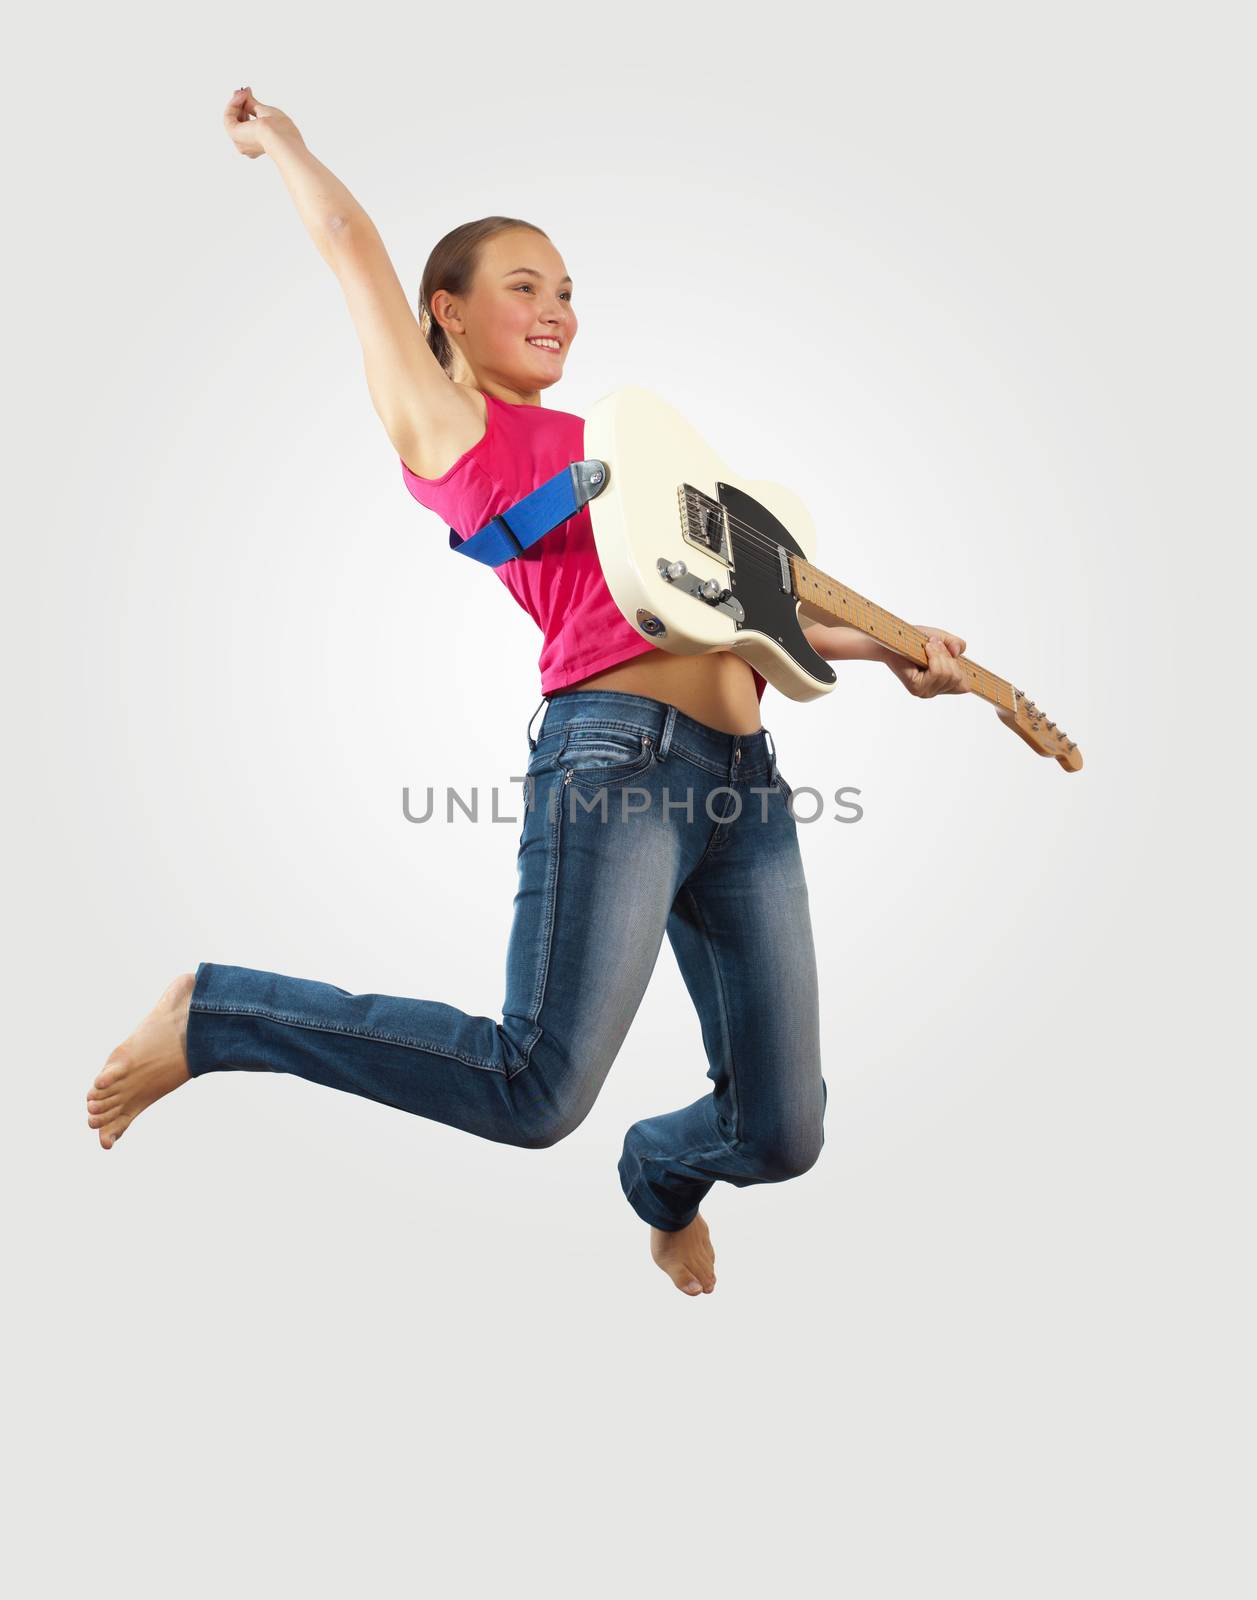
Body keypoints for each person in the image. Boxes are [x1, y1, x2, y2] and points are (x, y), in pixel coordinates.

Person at [85, 88, 971, 1297]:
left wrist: (898, 649)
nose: (556, 310)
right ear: (447, 310)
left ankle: (661, 1180)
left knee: (783, 1132)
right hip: (618, 763)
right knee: (532, 1087)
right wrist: (282, 143)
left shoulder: (633, 455)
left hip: (744, 785)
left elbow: (756, 617)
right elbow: (350, 248)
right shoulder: (454, 428)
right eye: (523, 285)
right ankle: (217, 1016)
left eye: (565, 291)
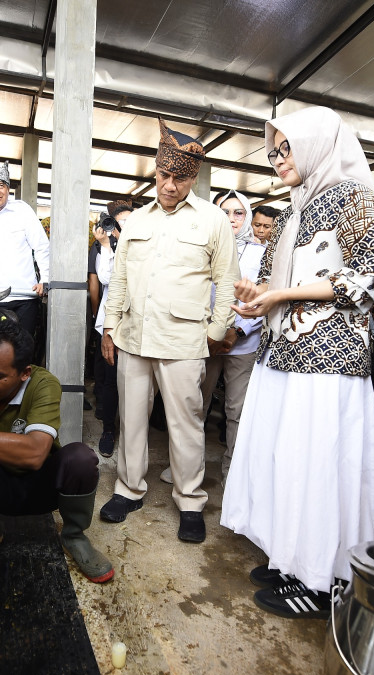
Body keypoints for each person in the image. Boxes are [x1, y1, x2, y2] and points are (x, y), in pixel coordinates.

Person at [221, 106, 374, 618]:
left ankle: (320, 580)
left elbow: (369, 275)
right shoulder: (294, 208)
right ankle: (291, 558)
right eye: (272, 152)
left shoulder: (354, 195)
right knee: (285, 458)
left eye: (286, 148)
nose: (277, 160)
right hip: (283, 353)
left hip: (329, 358)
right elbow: (279, 287)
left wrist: (282, 295)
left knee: (319, 464)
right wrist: (259, 296)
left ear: (317, 143)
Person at [98, 119, 240, 544]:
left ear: (193, 178)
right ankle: (129, 489)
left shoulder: (213, 220)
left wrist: (218, 330)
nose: (171, 185)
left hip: (183, 341)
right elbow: (119, 280)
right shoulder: (137, 221)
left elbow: (227, 279)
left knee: (186, 423)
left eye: (180, 178)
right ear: (154, 173)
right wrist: (109, 327)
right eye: (164, 176)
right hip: (133, 337)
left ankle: (191, 499)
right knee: (132, 418)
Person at [0, 320, 113, 583]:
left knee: (81, 458)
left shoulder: (43, 384)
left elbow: (35, 454)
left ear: (24, 373)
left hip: (39, 490)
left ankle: (73, 536)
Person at [161, 189, 266, 485]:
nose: (231, 218)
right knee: (194, 406)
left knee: (237, 410)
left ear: (247, 216)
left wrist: (237, 330)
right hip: (203, 340)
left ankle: (232, 473)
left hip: (243, 343)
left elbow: (266, 296)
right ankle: (184, 468)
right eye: (224, 212)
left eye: (238, 212)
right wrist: (211, 331)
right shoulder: (203, 246)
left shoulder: (260, 254)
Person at [0, 161, 50, 341]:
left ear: (8, 189)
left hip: (24, 297)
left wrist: (45, 279)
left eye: (1, 185)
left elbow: (41, 247)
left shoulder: (22, 210)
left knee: (21, 351)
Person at [90, 209, 124, 456]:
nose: (120, 228)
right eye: (119, 223)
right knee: (110, 380)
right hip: (113, 323)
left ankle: (134, 432)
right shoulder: (108, 248)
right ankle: (108, 430)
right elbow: (105, 277)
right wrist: (106, 244)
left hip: (140, 324)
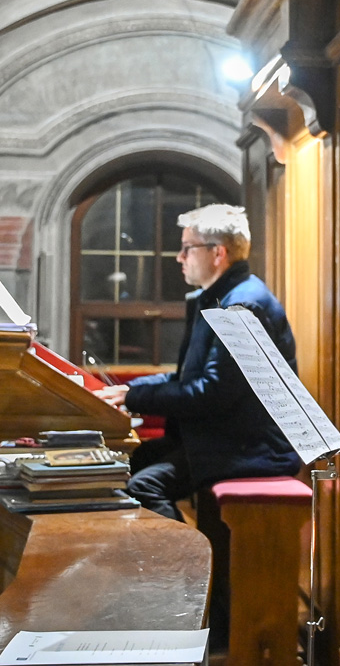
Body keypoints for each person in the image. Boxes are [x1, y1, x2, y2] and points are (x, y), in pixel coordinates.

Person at [94, 203, 300, 522]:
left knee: (143, 488)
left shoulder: (242, 305)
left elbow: (212, 393)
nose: (180, 258)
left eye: (187, 248)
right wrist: (126, 390)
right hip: (223, 438)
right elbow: (187, 378)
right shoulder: (218, 297)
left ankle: (187, 571)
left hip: (250, 447)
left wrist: (134, 398)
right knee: (125, 464)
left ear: (218, 253)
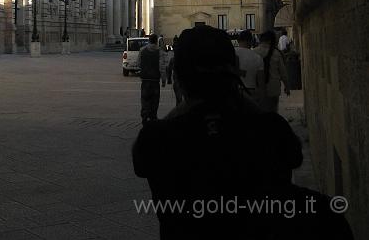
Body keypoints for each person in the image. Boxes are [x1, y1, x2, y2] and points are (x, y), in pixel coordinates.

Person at [132, 26, 353, 239]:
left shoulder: (157, 138)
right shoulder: (269, 129)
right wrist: (232, 97)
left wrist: (193, 106)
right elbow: (292, 155)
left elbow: (144, 161)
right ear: (233, 70)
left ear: (179, 78)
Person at [137, 33, 166, 124]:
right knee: (155, 100)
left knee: (145, 99)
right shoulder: (160, 51)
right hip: (155, 80)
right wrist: (164, 80)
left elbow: (138, 64)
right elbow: (162, 67)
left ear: (149, 40)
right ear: (156, 41)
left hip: (145, 80)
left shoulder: (142, 50)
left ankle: (144, 116)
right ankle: (153, 117)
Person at [257, 29, 290, 112]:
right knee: (273, 113)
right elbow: (283, 73)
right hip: (273, 89)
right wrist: (287, 86)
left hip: (258, 90)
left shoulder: (254, 52)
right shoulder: (276, 53)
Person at [235, 29, 264, 103]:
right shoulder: (257, 57)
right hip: (251, 92)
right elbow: (261, 82)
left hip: (234, 92)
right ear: (251, 41)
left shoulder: (231, 53)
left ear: (238, 40)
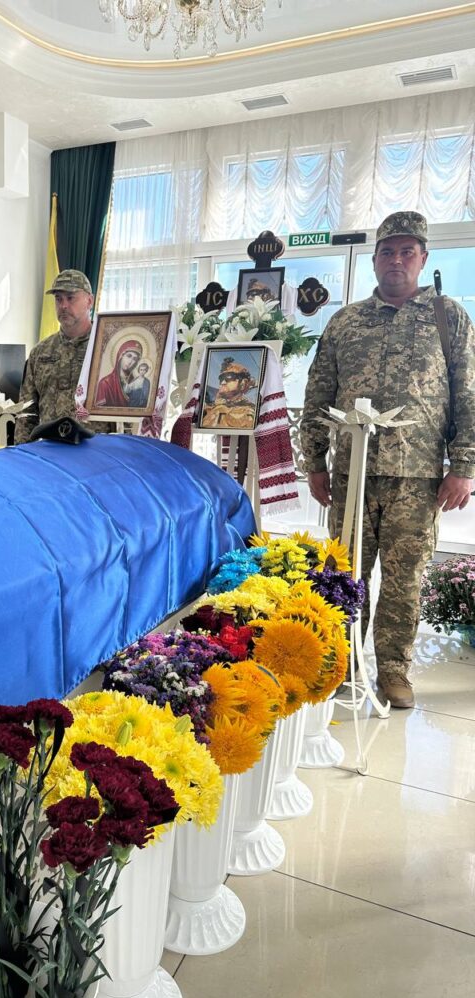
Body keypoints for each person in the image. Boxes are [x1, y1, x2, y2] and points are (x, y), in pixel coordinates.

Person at [300, 210, 475, 709]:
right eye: (387, 251)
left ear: (423, 258)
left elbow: (468, 394)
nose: (396, 260)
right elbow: (318, 394)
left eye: (407, 252)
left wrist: (464, 467)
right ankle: (342, 663)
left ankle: (394, 670)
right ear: (374, 260)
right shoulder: (346, 321)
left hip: (417, 478)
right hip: (351, 473)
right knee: (345, 574)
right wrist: (314, 462)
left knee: (403, 580)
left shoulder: (448, 317)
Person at [15, 270, 109, 444]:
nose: (63, 305)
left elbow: (124, 412)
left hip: (96, 450)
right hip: (51, 449)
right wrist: (22, 452)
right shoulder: (40, 352)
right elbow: (26, 412)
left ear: (89, 301)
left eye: (70, 298)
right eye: (58, 299)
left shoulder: (106, 349)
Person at [201, 358, 258, 430]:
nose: (223, 382)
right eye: (221, 379)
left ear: (243, 383)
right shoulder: (209, 405)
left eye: (229, 377)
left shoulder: (249, 411)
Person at [94, 339, 143, 408]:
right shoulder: (105, 383)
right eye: (129, 356)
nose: (130, 362)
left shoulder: (136, 383)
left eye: (134, 359)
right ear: (121, 356)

* * *

# [Task to complete]
In these entries, please give the number of lines holding the string "nose" and nothing more.

# [Solution to the exercise]
10